INSTRUKSI KERJA —
Sebutkan semua teknik pengumpulan data yang digunakan dalam penelitian menurut teks tentang wisatawan di hutan adat.

Karakteristik dan Motivasi Wisatawan yang Berkunjung ke Ekowisata Hutan Adat Imboi Putui
DOI:
https://doi.org/10.54371/jiip.v9i5.11430Abstract
Pariwisata berbasis alam dan budaya semakin berkembang seiring meningkatnya kesadaran wisatawan terhadap kelestarian lingkungan serta keinginan untuk memperoleh pengalaman wisata yang otentik. Hutan Adat Imbo Putui yang terletak di Desa Petapahan, Kecamatan Tapung, Kabupaten Kampar, Provinsi Riau, merupakan kawasan hutan adat seluas 251 hektare yang ditetapkan melalui Keputusan Menteri Lingkungan Hidup dan Kehutanan Nomor SK.7503/MENLHK-PSKL/PKTHA/KUM.1/9/2019. Penelitian ini bertujuan untuk mengetahui karakteristik dan motivasi wisatawan yang berkunjung ke Ekowisata Hutan Adat Imbo Putui. Metode penelitian yang digunakan adalah pendekatan deskriptif dengan pengumpulan data kualitatif dan kuantitatif melalui observasi, wawancara, dokumentasi, dan kuesioner. Sampel penelitian terdiri dari 40 wisatawan serta 3 informan dari Lembaga Pengelola Hutan Adat (LPHA) yang dipilih menggunakan teknik random sampling. Hasil penelitian menunjukkan bahwa mayoritas wisatawan berusia di bawah 17 tahun, berjenis kelamin laki-laki, berstatus pelajar dengan tingkat pendidikan SD hingga SMA, serta sebagian besar berasal dari wilayah Pekanbaru dan Petapahan. Wisatawan umumnya berkunjung bersama keluarga dengan durasi kunjungan sekitar 2–4 jam dan sebagian besar telah berkunjung lebih dari dua kali. Motivasi utama wisatawan adalah motivasi fisik, yaitu keinginan menikmati keindahan alam dan suasana lingkungan yang masih alami. Oleh karena itu, diperlukan peningkatan promosi, penguatan pengelolaan wisata berbasis masyarakat, serta pengembangan atraksi wisata untuk mendukung keberlanjutan ekowisata Hutan Adat Imbo Putui.

BARIS YANG DISEDIAKAN —

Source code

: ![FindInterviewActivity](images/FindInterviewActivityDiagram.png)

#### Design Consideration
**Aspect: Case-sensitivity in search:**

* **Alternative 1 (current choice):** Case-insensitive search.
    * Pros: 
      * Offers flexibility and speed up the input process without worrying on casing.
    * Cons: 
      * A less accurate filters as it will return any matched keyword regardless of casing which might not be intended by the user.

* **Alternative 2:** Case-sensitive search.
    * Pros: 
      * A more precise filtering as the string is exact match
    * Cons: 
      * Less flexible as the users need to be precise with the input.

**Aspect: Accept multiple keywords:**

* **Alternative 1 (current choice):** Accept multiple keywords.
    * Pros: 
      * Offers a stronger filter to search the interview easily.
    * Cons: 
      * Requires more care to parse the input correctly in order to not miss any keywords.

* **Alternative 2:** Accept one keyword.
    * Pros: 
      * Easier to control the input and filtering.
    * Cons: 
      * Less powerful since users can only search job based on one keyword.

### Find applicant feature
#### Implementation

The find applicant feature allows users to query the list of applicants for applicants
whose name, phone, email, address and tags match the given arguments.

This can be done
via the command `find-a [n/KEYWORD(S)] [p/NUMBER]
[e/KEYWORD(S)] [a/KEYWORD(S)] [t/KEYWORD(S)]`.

PENYELESAIAN SOAL —
Observasi, wawancara, dokumentasi, dan kuesioner.